#### SET EXERCISE
Can you recast every line of the data below as a JSON list of strings, with one string per line and blank lines left out?

#### EXTRACTED RECORDS

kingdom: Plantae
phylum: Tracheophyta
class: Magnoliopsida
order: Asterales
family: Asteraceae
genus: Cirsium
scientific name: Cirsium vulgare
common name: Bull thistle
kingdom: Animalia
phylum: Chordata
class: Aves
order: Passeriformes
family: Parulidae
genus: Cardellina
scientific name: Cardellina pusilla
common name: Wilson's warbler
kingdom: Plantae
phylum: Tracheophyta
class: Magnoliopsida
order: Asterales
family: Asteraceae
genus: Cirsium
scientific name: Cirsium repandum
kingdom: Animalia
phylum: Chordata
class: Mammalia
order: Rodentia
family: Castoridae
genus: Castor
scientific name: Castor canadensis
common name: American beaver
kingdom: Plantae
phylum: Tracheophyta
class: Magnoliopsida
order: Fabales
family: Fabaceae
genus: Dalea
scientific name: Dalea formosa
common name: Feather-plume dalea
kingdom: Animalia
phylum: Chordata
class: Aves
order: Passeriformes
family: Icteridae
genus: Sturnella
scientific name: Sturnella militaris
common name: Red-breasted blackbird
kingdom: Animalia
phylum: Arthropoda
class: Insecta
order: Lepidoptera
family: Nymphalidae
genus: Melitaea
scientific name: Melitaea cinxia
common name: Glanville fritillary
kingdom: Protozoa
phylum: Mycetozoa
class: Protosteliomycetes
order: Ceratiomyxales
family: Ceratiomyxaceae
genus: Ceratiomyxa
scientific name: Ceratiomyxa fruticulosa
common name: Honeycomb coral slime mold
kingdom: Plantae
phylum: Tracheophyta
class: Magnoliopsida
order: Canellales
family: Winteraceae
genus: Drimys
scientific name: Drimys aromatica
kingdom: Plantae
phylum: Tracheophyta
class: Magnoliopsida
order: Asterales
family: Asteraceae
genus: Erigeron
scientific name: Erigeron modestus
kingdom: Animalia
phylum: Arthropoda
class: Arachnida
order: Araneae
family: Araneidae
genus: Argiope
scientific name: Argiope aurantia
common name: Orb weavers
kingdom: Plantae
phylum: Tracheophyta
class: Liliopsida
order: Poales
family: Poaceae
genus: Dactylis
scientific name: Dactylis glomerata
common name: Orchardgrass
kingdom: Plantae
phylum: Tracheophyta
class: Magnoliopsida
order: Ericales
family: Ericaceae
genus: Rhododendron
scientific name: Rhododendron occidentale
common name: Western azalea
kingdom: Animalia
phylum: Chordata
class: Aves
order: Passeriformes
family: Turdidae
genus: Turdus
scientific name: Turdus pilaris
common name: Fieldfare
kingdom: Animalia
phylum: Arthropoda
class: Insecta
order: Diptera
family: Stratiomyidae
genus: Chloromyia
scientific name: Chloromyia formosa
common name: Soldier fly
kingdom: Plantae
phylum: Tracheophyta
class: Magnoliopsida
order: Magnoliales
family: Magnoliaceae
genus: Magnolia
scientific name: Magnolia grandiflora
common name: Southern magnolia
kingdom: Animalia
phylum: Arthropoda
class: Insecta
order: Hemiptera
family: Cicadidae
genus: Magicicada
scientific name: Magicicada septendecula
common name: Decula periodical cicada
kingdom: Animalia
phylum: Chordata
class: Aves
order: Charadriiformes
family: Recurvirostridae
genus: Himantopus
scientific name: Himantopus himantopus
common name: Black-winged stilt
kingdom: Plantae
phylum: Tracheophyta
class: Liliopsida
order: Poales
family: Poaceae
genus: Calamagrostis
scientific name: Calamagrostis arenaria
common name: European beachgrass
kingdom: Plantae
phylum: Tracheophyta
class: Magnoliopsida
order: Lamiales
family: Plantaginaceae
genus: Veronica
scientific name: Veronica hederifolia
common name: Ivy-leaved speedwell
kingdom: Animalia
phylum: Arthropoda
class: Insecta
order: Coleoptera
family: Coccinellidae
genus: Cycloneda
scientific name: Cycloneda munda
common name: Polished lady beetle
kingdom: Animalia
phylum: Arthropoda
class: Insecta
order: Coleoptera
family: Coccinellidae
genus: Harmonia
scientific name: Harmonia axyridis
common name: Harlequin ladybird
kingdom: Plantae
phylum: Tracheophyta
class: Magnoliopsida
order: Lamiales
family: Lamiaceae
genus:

#### EXERCISE RESPONSE
[
  "kingdom: Plantae",
  "phylum: Tracheophyta",
  "class: Magnoliopsida",
  "order: Asterales",
  "family: Asteraceae",
  "genus: Cirsium",
  "scientific name: Cirsium vulgare",
  "common name: Bull thistle",
  "kingdom: Animalia",
  "phylum: Chordata",
  "class: Aves",
  "order: Passeriformes",
  "family: Parulidae",
  "genus: Cardellina",
  "scientific name: Cardellina pusilla",
  "common name: Wilson's warbler",
  "kingdom: Plantae",
  "phylum: Tracheophyta",
  "class: Magnoliopsida",
  "order: Asterales",
  "family: Asteraceae",
  "genus: Cirsium",
  "scientific name: Cirsium repandum",
  "kingdom: Animalia",
  "phylum: Chordata",
  "class: Mammalia",
  "order: Rodentia",
  "family: Castoridae",
  "genus: Castor",
  "scientific name: Castor canadensis",
  "common name: American beaver",
  "kingdom: Plantae",
  "phylum: Tracheophyta",
  "class: Magnoliopsida",
  "order: Fabales",
  "family: Fabaceae",
  "genus: Dalea",
  "scientific name: Dalea formosa",
  "common name: Feather-plume dalea",
  "kingdom: Animalia",
  "phylum: Chordata",
  "class: Aves",
  "order: Passeriformes",
  "family: Icteridae",
  "genus: Sturnella",
  "scientific name: Sturnella militaris",
  "common name: Red-breasted blackbird",
  "kingdom: Animalia",
  "phylum: Arthropoda",
  "class: Insecta",
  "order: Lepidoptera",
  "family: Nymphalidae",
  "genus: Melitaea",
  "scientific name: Melitaea cinxia",
  "common name: Glanville fritillary",
  "kingdom: Protozoa",
  "phylum: Mycetozoa",
  "class: Protosteliomycetes",
  "order: Ceratiomyxales",
  "family: Ceratiomyxaceae",
  "genus: Ceratiomyxa",
  "scientific name: Ceratiomyxa fruticulosa",
  "common name: Honeycomb coral slime mold",
  "kingdom: Plantae",
  "phylum: Tracheophyta",
  "class: Magnoliopsida",
  "order: Canellales",
  "family: Winteraceae",
  "genus: Drimys",
  "scientific name: Drimys aromatica",
  "kingdom: Plantae",
  "phylum: Tracheophyta",
  "class: Magnoliopsida",
  "order: Asterales",
  "family: Asteraceae",
  "genus: Erigeron",
  "scientific name: Erigeron modestus",
  "kingdom: Animalia",
  "phylum: Arthropoda",
  "class: Arachnida",
  "order: Araneae",
  "family: Araneidae",
  "genus: Argiope",
  "scientific name: Argiope aurantia",
  "common name: Orb weavers",
  "kingdom: Plantae",
  "phylum: Tracheophyta",
  "class: Liliopsida",
  "order: Poales",
  "family: Poaceae",
  "genus: Dactylis",
  "scientific name: Dactylis glomerata",
  "common name: Orchardgrass",
  "kingdom: Plantae",
  "phylum: Tracheophyta",
  "class: Magnoliopsida",
  "order: Ericales",
  "family: Ericaceae",
  "genus: Rhododendron",
  "scientific name: Rhododendron occidentale",
  "common name: Western azalea",
  "kingdom: Animalia",
  "phylum: Chordata",
  "class: Aves",
  "order: Passeriformes",
  "family: Turdidae",
  "genus: Turdus",
  "scientific name: Turdus pilaris",
  "common name: Fieldfare",
  "kingdom: Animalia",
  "phylum: Arthropoda",
  "class: Insecta",
  "order: Diptera",
  "family: Stratiomyidae",
  "genus: Chloromyia",
  "scientific name: Chloromyia formosa",
  "common name: Soldier fly",
  "kingdom: Plantae",
  "phylum: Tracheophyta",
  "class: Magnoliopsida",
  "order: Magnoliales",
  "family: Magnoliaceae",
  "genus: Magnolia",
  "scientific name: Magnolia grandiflora",
  "common name: Southern magnolia",
  "kingdom: Animalia",
  "phylum: Arthropoda",
  "class: Insecta",
  "order: Hemiptera",
  "family: Cicadidae",
  "genus: Magicicada",
  "scientific name: Magicicada septendecula",
  "common name: Decula periodical cicada",
  "kingdom: Animalia",
  "phylum: Chordata",
  "class: Aves",
  "order: Charadriiformes",
  "family: Recurvirostridae",
  "genus: Himantopus",
  "scientific name: Himantopus himantopus",
  "common name: Black-winged stilt",
  "kingdom: Plantae",
  "phylum: Tracheophyta",
  "class: Liliopsida",
  "order: Poales",
  "family: Poaceae",
  "genus: Calamagrostis",
  "scientific name: Calamagrostis arenaria",
  "common name: European beachgrass",
  "kingdom: Plantae",
  "phylum: Tracheophyta",
  "class: Magnoliopsida",
  "order: Lamiales",
  "family: Plantaginaceae",
  "genus: Veronica",
  "scientific name: Veronica hederifolia",
  "common name: Ivy-leaved speedwell",
  "kingdom: Animalia",
  "phylum: Arthropoda",
  "class: Insecta",
  "order: Coleoptera",
  "family: Coccinellidae",
  "genus: Cycloneda",
  "scientific name: Cycloneda munda",
  "common name: Polished lady beetle",
  "kingdom: Animalia",
  "phylum: Arthropoda",
  "class: Insecta",
  "order: Coleoptera",
  "family: Coccinellidae",
  "genus: Harmonia",
  "scientific name: Harmonia axyridis",
  "common name: Harlequin ladybird",
  "kingdom: Plantae",
  "phylum: Tracheophyta",
  "class: Magnoliopsida",
  "order: Lamiales",
  "family: Lamiaceae",
  "genus:"
]